January 25th, 2010 · 2 Comments

There are few people more beloved by generations of America’s parents and America’s youth than Dr Seuss, the (One indicator: search Dr Seuss and there are only 3.6 million web hits.)

Theodor Seuss Geisel (Dr Seuss) had a real passion on the environment. From the bio at Suessville.com,

On a broader spectrum, however, Ted was concerned about the environment as a whole; he wanted manufacturers, business, and individuals to take responsibility for their actions. The Lorax … weaves a familiar tale of a good thing gone wrong. … Ted remained true to the Seussian style, but still managed to shame the current generation and challenge the next generation by demonstrating the pitfalls of progress … “unless”

While far from the only environmental theme amid his writing, theoretically a children’s book, The Lorax remains one of the strongest pieces of literature highlighting the serious necessity to understand the implications of our actions on the complex systems-of-systems in which we live.
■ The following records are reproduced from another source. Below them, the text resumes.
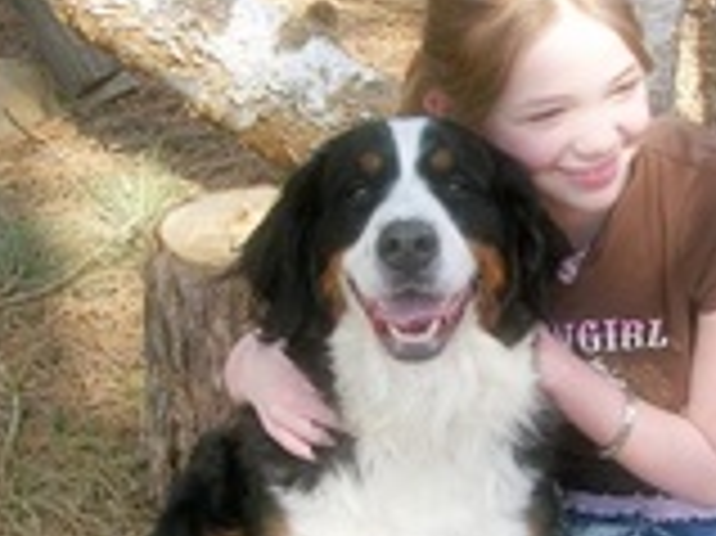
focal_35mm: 136
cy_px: 491
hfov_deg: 14.5
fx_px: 2811
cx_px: 491
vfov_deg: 10.8
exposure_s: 1/118
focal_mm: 13.7
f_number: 3.9
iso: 50
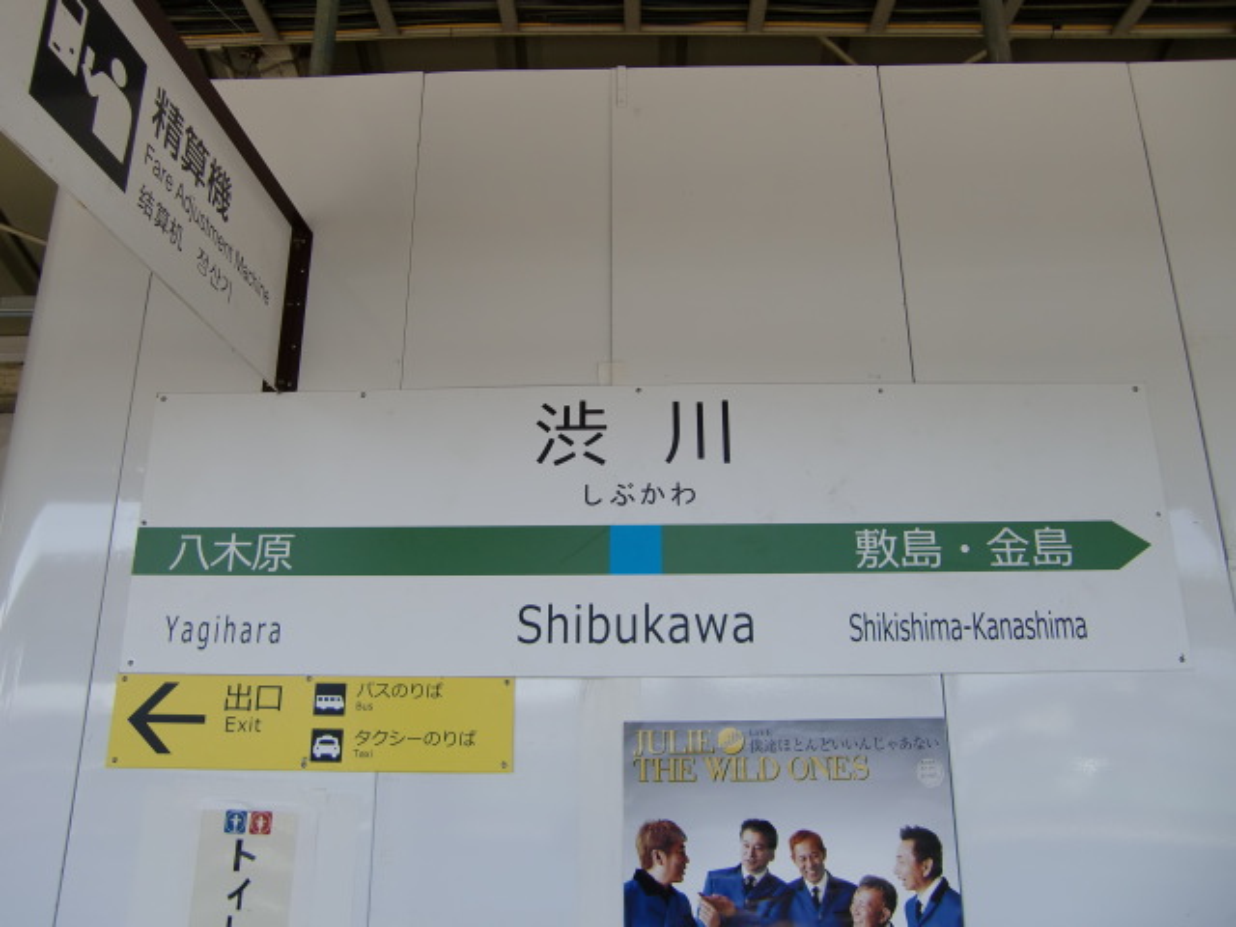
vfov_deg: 49.7
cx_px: 618
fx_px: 1000
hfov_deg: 63.4
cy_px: 464
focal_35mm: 28
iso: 64
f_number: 2.6
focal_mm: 4.9
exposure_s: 1/250
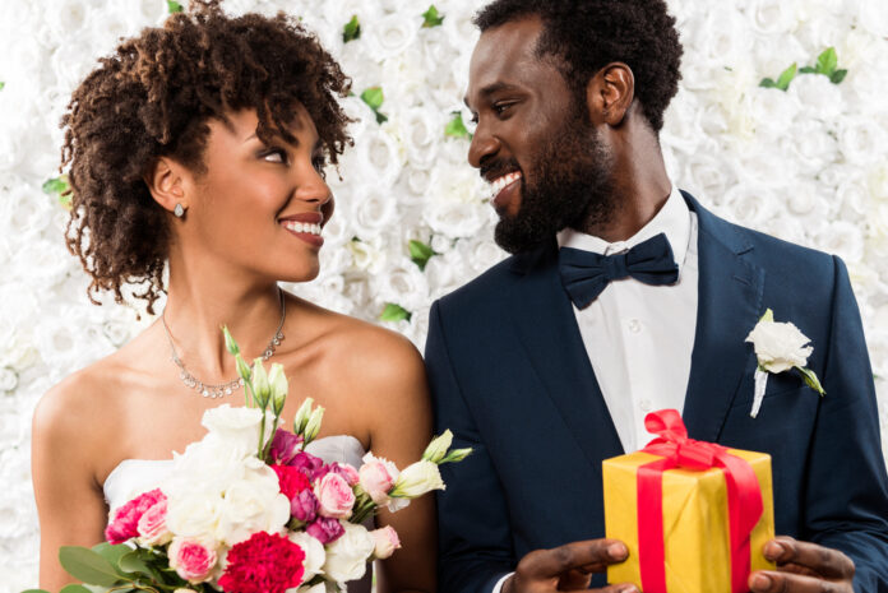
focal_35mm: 50
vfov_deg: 27.0
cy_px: 296
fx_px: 1234
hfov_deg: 39.6
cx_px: 444
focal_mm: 50
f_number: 5
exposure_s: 1/160
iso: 100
With this in mind, it is rather shocking to learn that this iconic statement of environmental values and morality is being associated with a commercial activity that is far from the standards that a 21st century Dr Seuss would apply to judging ‘environmentally friendly’ activity.

LoraxAg is planning to build plants to convert coal to fertilizer. Coal is far from what The Lorax would value yet this linkage is quite direct.

“The Lorax is the protector of the truffula trees,” [company president Mike Farina] said. “We think this is the greenest use of coal.

Coal as clean? Where have we heard that greenwashing mendacity before?

Now, even assuming that this is a zero-pollution activity post mining, there is that issue of mining.

And, well, it is hard to see that The Lorax would strongly endorse industrial farming supported by large-scale fertilizer activities.

Now, with more detail in hand, is it possible that the coal gasification approach to reducing natural gas requirements for agricultural fertilizer demand could, actually, make sense as part of the path toward an Energy Smart future? Perhaps … perhaps.

Even so, does it seem likely that Dr Seuss and The Lorax would endorse this product?